So what makes it different to an Embryo album, one or two may ask? While assuming that the tracks are based on diverse studio jam sessions, Marja may not hold the artistical leadership here, I would insist. The impact of the other band musicians will lead into a more psychedelic and art rock direction, even showing some avantgarde approach. So this partly is also akin to the eclecticism of the Chickencage Experience, so much the more the predecessor Polytoxicomane Philharmonie. The split song Der G.A.U. delivers a funny gimmick in between with a monotonic advice to flip the vinyl album side. Truly an awesome production. This should not be missed by the open-minded prog community.

Review by Mellotron Storm
PROG REVIEWER
5 stars KARABA are a young band out of Germany led by keyboardist Andi Kainz and he is all over this. Advertised as a Canterbury/ Krautrock style this is all instrumental and includes Marja Burchard the daughter of former EMBRYO member Christian Burchard. She adds vibes here while we also get drums, percussion, bass and guitar. There are two different drummers plus that percussionist as each drummer plays on three tracks. While there was sax on the debut there isn't any this time around.

The album cover is nuts with it being a collage of skulls, statues. nude women, a blowup doll and knights including one picking his nose. Classy stuff. The actual cd has a guy on it dressed like a nun I believe from a British movie. It's black and white. So we get five tracks although the vinyl version has six tracks as they split "Der G.A.U. Theil" in half using the first half to end side one and the second half to start side two. This is an insane piece both experimental and adventerous with dissonance and intensity.

The opener "Der Fiesling" is 9 1/2 minutes long and features some impressive drumming and I like when the organ joins in before a minute. So good. There's a repeated guitar melody throughout pretty much and spacey synths come and go. So much going on. A calm before 2 minutes then it builds. Electric piano too this time and the bass is more upfront, yes I'm smiling.

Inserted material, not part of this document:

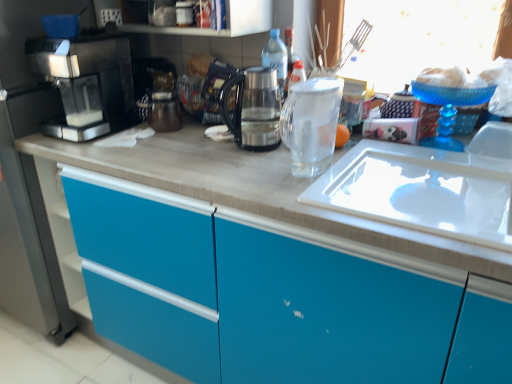
At what (x,y) coordinates should I click in order to perform the action: click on free space above white glossy sink at center right (from a real-world perspective). Please return your answer as a coordinate pair (x, y). This screenshot has height=384, width=512. Looking at the image, I should click on (412, 173).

Great sound after 4 minutes with the electric piano and guitar as the drums pound away. Like old school Jazz/Fusion here. It's like it starts over after 5 1/2 minutes with bass first then lot of intensity. Nasty keys at 6 1/2 minutes.

"Frauke" is 9 minutes long and has a Canterbury vibe early on. So many intricate sounds coming and going. Dirty sounding keys before 3 minutes then a brief drum show. Check out the distorted organ that follows. I mean this is Canterbury after 3 1/2 minutes. It turns dark just before 5 minutes, so good again as it slows down. Man I can spin this section all day. Headphone music right here with all the stuff going on really to the 7 minute mark when it settles right down and stays that way to the end.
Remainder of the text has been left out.